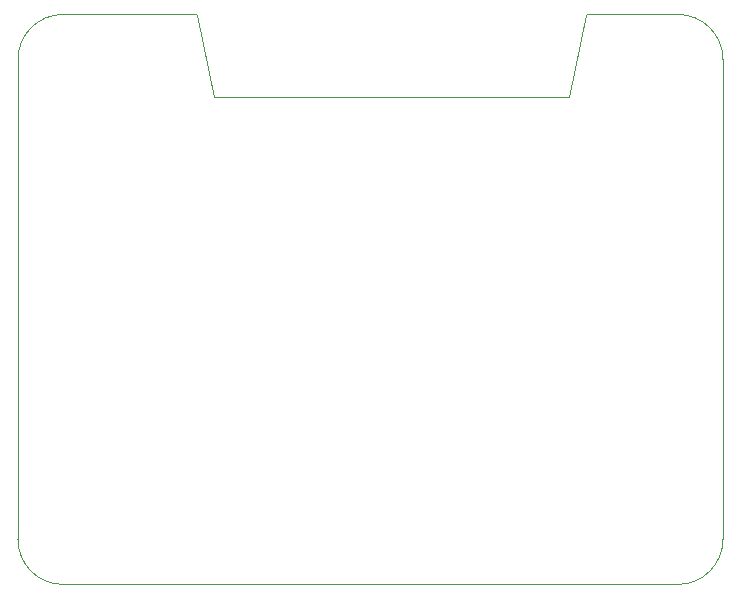
<source format=gbr>
G04 #@! TF.GenerationSoftware,KiCad,Pcbnew,(5.1.4)-1*
G04 #@! TF.CreationDate,2019-11-04T02:00:11+00:00*
G04 #@! TF.ProjectId,light_control,6c696768-745f-4636-9f6e-74726f6c2e6b,rev?*
G04 #@! TF.SameCoordinates,Original*
G04 #@! TF.FileFunction,Profile,NP*
%FSLAX46Y46*%
G04 Gerber Fmt 4.6, Leading zero omitted, Abs format (unit mm)*
G04 Created by KiCad (PCBNEW (5.1.4)-1) date 2019-11-04 02:00:11*
%MOMM*%
%LPD*%
G04 APERTURE LIST*
%ADD10C,0.050000*%
G04 APERTURE END LIST*
D10*
X151025000Y-53975000D02*
X151000000Y-54000000D01*
X158750000Y-53975000D02*
X151025000Y-53975000D01*
X117975000Y-53975000D02*
X118000000Y-54000000D01*
X106680000Y-53975000D02*
X117975000Y-53975000D01*
X149500000Y-61000000D02*
X151000000Y-54000000D01*
X119500000Y-61000000D02*
X149500000Y-61000000D01*
X118000000Y-54000000D02*
X119500000Y-61000000D01*
X162560000Y-98425000D02*
X162560000Y-57785000D01*
X106680000Y-102235000D02*
X158750000Y-102235000D01*
X102870000Y-57785000D02*
X102870000Y-98425000D01*
X106680000Y-102235000D02*
G75*
G02X102870000Y-98425000I0J3810000D01*
G01*
X162560000Y-98425000D02*
G75*
G02X158750000Y-102235000I-3810000J0D01*
G01*
X158750000Y-53975000D02*
G75*
G02X162560000Y-57785000I0J-3810000D01*
G01*
X102870000Y-57785000D02*
G75*
G02X106680000Y-53975000I3810000J0D01*
G01*
M02*

</source>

· · ·

■ WRITTEN TASK:
Your task is to write out, exactly, the line that contains "X158750000Y-102235000D01*" and each line after it to the end of the data, with no other lines.

■ WRITTEN RESPONSE:
X158750000Y-102235000D01*
X102870000Y-57785000D02*
X102870000Y-98425000D01*
X106680000Y-102235000D02*
G75*
G02X102870000Y-98425000I0J3810000D01*
G01*
X162560000Y-98425000D02*
G75*
G02X158750000Y-102235000I-3810000J0D01*
G01*
X158750000Y-53975000D02*
G75*
G02X162560000Y-57785000I0J-3810000D01*
G01*
X102870000Y-57785000D02*
G75*
G02X106680000Y-53975000I3810000J0D01*
G01*
M02*

</source>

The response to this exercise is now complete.